Cristiano Ronaldo
Por Manuel Alegre
“Que cada um faça o que tem a fazer com convicção moral"
Sempre que vejo Cristiano Ronaldo lembro-me de um discurso de Felipe González antes da sua primeira vitória eleitoral: “Que cada um faça o que tem a fazer com convicção moral; que o romancista escreva a novela com convicção moral; que o pedreiro trabalhe a pedra com convicção moral; que o cirurgião opere com convicção moral.” E por aí fora. Talvez seja esse o segredo de Cristiano. O miúdo que veio aos 11 anos para Lisboa e chorava com saudades da mãe, foi dia a dia, com a ajuda de Aurélio Pereira, fortalecendo o espírito. Digo assim, porque mais do que o talento (que é muito), mais do que os músculos, a arte da finta, a velocidade e a potência do remate, a força de Cristiano está na cabeça, na confiança em si mesmo, na convicção moral com que treina e joga. Antes das Bolas de Ouro, ele teve de vencer-se muitas vezes. Nos treinos de madrugada, em dias cinzentos e chuvosos, nas noites de insónia e solidão, ele dava um pontapé no desalento, na rotina, no fatalismo, na ideia tão portuguesa de que não é possível e não vale a pena. Para ele está sempre tudo por fazer, há sempre mais um impossível a alcançar. Falta-lhe sempre mais um golo, mais um título, mais uma bola de ouro. Diz que já não tem nada a provar. Falso. Cristiano está sempre a provar que ainda pode ir mais além. Por isso é diferente.

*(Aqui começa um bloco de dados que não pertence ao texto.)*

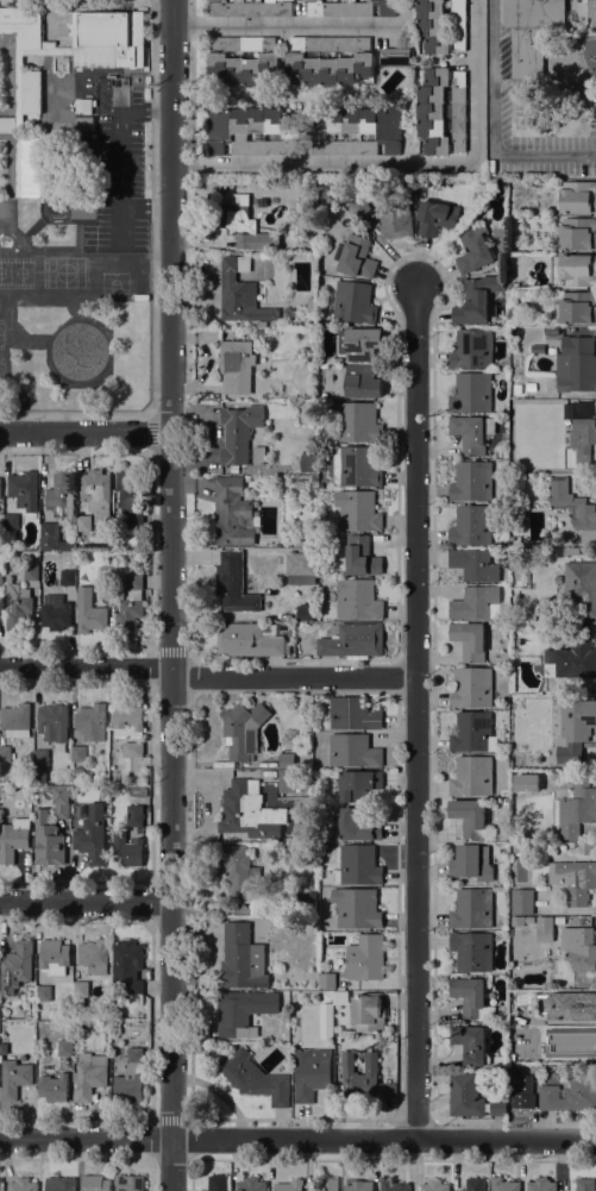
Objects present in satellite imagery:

Procurei e procuro ver todos os seus jogos. No Manchester, no Real Madrid, na Juventus, na Selecção. Vi-o marcar 3 golos à Suécia, mais tarde outros 3 à Espanha, recentemente à Suíça. Vi-o levar muitas vezes o Real Madrid às costas, marcar 3 e às vezes 4 golos em vários campos de Espanha. Vi o fantástico golo contra a Juventus, que os próprios adeptos italianos aplaudiram. Foi nesse dia que o conquistaram, porque há um miúdo em Cristiano que precisa de palmas, carinho, e de que gostem dele. E vi-o eliminar o Atlético de Madrid em Turim, fazendo uma vez mais o inesperado: 3 golos que eliminaram os madrilenos.
Tivemos grandes jogadores. Mas nunca tivemos ninguém como Ronaldo. Ele tem passado a vida a dobrar os cabos e a levar-nos às ilhas imaginárias nunca antes vistas. Tem-nos sobretudo ajudado a descobrir, como dizia Torga, as Índias de dentro, que são as mais difíceis. Cristiano é muito mais do que um grande jogador de futebol, um daqueles, raríssimos, em que, como em certos artistas, o talento e a técnica se transformaram numa segunda natureza. Inscreveu o nome do país no seu próprio nome. E anda a escrevê-lo por todos os continentes.
Cada golo marcado foi muitas vezes concebido antes, dentro de si, na sua cabeça, na sua auto confiança, na sua visão otimista sobre si mesmo e sobre o jogo da vida. Ele liberta-nos, pelo menos a mim liberta-me, de velhos fantasmas onde tantas vezes nos perdemos. Com Cristiano não há jogos impossíveis de ganhar nem batalhas irremediavelmente perdidas. Nem negro fado fatal. Ele entra em campo para ganhar. Não é pecado. Marca um golo, salta, bate no peito e diz: “Eu estou aqui.” Significa que vai vencer. E nós com ele.
É claro que ele também abana o “país quietinho”, criticado por Teixeira de Pascoaes, o país cinzento, o país da inveja, última palavra de Os Lusíadas. Camões sabia porquê. À sua maneira, Ronaldo também sabe. Cada sua vitória é uma derrota da mesquinhez, um pontapé ou uma cabeçada na apagada e vil tristeza. A sua epopeia é escrita no campo, em cada jogo, pela sua alegria, pelo seu talento, mas, sobretudo, pela confiança que o inspira e nos inspira. Cristiano liberta-se e liberta-nos. Devemos-lhe isso. E não tem preço.